The task: Arrange the material below, from its first line through the line containing "Suggérer des célébrités", as a JSON list of strings with one string per line. Omit blank lines.

Records for the task:
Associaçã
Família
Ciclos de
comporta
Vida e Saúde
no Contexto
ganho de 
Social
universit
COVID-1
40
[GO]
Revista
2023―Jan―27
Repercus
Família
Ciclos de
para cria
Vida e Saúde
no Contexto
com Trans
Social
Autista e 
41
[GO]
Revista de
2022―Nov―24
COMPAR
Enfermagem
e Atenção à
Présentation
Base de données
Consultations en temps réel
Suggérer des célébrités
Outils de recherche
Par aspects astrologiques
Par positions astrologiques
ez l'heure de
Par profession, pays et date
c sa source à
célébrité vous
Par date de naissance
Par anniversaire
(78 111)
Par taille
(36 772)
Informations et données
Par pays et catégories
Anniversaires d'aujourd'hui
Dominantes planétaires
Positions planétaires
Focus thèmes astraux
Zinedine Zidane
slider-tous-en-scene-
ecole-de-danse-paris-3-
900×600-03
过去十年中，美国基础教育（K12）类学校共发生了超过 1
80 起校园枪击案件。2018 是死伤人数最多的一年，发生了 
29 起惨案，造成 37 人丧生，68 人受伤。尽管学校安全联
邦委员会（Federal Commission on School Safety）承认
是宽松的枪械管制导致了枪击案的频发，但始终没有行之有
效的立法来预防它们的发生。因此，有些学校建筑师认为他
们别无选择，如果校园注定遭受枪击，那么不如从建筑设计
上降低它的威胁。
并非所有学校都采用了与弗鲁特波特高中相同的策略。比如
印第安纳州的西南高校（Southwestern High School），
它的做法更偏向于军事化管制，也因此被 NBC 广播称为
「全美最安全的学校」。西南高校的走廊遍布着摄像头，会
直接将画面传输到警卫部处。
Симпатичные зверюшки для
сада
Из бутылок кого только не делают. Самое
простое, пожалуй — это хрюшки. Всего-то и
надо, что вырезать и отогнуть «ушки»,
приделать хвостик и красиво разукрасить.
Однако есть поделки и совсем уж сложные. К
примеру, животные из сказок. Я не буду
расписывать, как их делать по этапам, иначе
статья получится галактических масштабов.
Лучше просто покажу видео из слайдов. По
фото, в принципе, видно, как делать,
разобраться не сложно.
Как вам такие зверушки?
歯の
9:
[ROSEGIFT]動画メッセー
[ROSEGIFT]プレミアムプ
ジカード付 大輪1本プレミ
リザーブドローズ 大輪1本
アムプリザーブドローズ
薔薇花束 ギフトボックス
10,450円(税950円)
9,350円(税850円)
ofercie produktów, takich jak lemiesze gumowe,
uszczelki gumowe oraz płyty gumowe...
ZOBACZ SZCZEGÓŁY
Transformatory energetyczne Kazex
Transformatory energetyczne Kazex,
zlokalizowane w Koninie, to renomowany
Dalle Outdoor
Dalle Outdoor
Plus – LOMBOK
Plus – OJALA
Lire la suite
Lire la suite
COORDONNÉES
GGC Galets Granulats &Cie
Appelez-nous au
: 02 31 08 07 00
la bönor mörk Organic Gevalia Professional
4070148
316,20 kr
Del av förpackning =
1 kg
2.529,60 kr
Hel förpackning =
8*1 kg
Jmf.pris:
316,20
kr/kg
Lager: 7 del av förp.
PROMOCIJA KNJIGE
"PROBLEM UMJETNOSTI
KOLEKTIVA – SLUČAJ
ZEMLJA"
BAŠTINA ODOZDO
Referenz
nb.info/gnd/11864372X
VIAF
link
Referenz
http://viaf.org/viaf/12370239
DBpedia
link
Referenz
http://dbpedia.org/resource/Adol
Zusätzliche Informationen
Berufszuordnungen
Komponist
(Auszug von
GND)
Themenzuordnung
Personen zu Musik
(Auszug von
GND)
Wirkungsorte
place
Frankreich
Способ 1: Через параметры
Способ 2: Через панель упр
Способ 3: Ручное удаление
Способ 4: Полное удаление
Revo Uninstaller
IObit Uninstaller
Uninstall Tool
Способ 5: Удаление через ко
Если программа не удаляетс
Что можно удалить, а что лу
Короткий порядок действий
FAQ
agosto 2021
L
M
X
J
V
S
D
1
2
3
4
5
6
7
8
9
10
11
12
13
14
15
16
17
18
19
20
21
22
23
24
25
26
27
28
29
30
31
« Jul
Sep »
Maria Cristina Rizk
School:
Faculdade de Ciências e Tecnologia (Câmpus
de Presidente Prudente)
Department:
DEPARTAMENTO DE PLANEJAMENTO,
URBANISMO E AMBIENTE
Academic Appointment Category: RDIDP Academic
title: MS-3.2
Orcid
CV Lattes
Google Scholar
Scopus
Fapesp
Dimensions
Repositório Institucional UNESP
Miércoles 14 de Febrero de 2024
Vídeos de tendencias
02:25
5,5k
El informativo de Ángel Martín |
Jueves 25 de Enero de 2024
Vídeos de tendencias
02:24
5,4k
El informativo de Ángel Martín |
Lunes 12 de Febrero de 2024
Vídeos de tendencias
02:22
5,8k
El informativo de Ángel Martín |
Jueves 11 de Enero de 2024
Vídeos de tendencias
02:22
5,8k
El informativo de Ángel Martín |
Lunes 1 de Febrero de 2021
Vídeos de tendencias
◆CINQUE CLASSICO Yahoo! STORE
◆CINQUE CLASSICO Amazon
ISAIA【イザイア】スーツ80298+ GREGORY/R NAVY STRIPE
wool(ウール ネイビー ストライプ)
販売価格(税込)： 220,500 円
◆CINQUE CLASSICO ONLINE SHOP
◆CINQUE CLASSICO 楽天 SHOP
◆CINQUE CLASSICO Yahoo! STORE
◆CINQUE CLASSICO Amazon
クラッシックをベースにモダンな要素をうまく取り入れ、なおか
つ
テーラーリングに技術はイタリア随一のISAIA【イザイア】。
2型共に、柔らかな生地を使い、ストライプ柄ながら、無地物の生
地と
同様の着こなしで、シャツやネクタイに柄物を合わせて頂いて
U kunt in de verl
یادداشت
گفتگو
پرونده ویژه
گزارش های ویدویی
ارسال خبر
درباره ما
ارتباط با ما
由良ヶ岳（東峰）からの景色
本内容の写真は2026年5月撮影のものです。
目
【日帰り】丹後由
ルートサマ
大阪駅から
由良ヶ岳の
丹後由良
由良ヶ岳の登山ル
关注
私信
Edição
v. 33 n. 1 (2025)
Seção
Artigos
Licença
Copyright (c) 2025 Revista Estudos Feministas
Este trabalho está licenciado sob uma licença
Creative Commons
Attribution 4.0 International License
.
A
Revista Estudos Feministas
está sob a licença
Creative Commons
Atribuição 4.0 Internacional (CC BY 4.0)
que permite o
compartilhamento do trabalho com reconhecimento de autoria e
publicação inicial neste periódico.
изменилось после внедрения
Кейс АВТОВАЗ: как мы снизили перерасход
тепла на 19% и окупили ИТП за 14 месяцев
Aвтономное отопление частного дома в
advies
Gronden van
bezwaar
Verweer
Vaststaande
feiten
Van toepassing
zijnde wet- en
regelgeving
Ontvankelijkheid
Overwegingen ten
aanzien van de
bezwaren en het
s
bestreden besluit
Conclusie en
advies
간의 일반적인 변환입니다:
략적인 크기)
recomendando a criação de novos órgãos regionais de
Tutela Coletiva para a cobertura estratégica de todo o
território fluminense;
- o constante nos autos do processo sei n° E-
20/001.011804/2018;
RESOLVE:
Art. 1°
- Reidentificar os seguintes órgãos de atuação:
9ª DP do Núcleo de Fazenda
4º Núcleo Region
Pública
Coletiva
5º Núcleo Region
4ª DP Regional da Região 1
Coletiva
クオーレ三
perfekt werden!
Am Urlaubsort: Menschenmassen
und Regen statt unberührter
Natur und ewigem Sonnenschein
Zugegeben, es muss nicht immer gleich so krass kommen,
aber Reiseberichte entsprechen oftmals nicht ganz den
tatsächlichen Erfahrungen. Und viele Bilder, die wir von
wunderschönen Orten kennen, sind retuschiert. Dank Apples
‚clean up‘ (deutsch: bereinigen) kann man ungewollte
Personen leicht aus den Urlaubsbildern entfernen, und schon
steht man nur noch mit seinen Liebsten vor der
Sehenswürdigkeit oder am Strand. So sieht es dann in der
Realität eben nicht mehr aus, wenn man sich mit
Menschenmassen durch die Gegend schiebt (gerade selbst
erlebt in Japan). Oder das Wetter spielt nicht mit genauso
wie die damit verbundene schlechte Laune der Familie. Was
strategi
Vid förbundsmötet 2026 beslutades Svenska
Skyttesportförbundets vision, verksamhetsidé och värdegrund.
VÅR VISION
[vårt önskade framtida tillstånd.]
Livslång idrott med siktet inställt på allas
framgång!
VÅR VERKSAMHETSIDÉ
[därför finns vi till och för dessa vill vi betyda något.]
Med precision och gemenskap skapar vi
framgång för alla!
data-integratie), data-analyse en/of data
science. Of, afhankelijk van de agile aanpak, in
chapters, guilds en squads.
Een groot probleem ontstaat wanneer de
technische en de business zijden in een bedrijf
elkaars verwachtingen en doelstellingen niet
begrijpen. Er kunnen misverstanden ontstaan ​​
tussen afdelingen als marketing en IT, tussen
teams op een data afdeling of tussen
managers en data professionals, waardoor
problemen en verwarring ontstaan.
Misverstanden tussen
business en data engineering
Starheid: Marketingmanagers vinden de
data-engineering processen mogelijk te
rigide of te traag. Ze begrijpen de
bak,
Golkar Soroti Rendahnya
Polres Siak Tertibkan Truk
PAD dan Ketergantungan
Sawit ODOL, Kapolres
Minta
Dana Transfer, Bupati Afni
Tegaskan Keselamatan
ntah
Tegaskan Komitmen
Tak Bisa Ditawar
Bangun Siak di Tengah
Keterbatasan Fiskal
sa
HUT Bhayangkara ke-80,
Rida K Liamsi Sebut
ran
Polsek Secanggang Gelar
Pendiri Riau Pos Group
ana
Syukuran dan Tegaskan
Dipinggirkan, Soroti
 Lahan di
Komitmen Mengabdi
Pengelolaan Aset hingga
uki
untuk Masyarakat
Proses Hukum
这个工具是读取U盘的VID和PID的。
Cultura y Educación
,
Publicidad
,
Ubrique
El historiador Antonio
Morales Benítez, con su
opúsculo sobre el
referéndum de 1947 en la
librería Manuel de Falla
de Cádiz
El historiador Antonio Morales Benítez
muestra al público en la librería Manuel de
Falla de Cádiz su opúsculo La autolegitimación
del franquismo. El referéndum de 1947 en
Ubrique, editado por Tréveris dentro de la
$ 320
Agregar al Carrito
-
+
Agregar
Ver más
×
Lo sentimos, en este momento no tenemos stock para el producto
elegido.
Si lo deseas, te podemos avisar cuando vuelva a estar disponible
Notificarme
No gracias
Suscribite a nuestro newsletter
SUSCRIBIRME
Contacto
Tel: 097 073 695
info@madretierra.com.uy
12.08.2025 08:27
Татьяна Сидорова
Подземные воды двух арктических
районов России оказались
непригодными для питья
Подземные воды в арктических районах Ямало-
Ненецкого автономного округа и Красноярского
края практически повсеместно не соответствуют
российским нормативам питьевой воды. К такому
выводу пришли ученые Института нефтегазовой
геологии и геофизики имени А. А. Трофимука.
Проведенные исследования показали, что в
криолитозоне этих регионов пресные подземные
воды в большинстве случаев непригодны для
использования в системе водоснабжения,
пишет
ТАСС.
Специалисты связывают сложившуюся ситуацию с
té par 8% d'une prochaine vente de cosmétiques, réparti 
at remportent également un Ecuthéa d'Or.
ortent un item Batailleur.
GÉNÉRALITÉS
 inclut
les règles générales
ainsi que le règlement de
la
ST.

Response to this task:
[
  "Associaçã",
  "Família",
  "Ciclos de",
  "comporta",
  "Vida e Saúde",
  "no Contexto",
  "ganho de ",
  "Social",
  "universit",
  "COVID-1",
  "40",
  "[GO]",
  "Revista",
  "2023―Jan―27",
  "Repercus",
  "Família",
  "Ciclos de",
  "para cria",
  "Vida e Saúde",
  "no Contexto",
  "com Trans",
  "Social",
  "Autista e ",
  "41",
  "[GO]",
  "Revista de",
  "2022―Nov―24",
  "COMPAR",
  "Enfermagem",
  "e Atenção à",
  "Présentation",
  "Base de données",
  "Consultations en temps réel",
  "Suggérer des célébrités"
]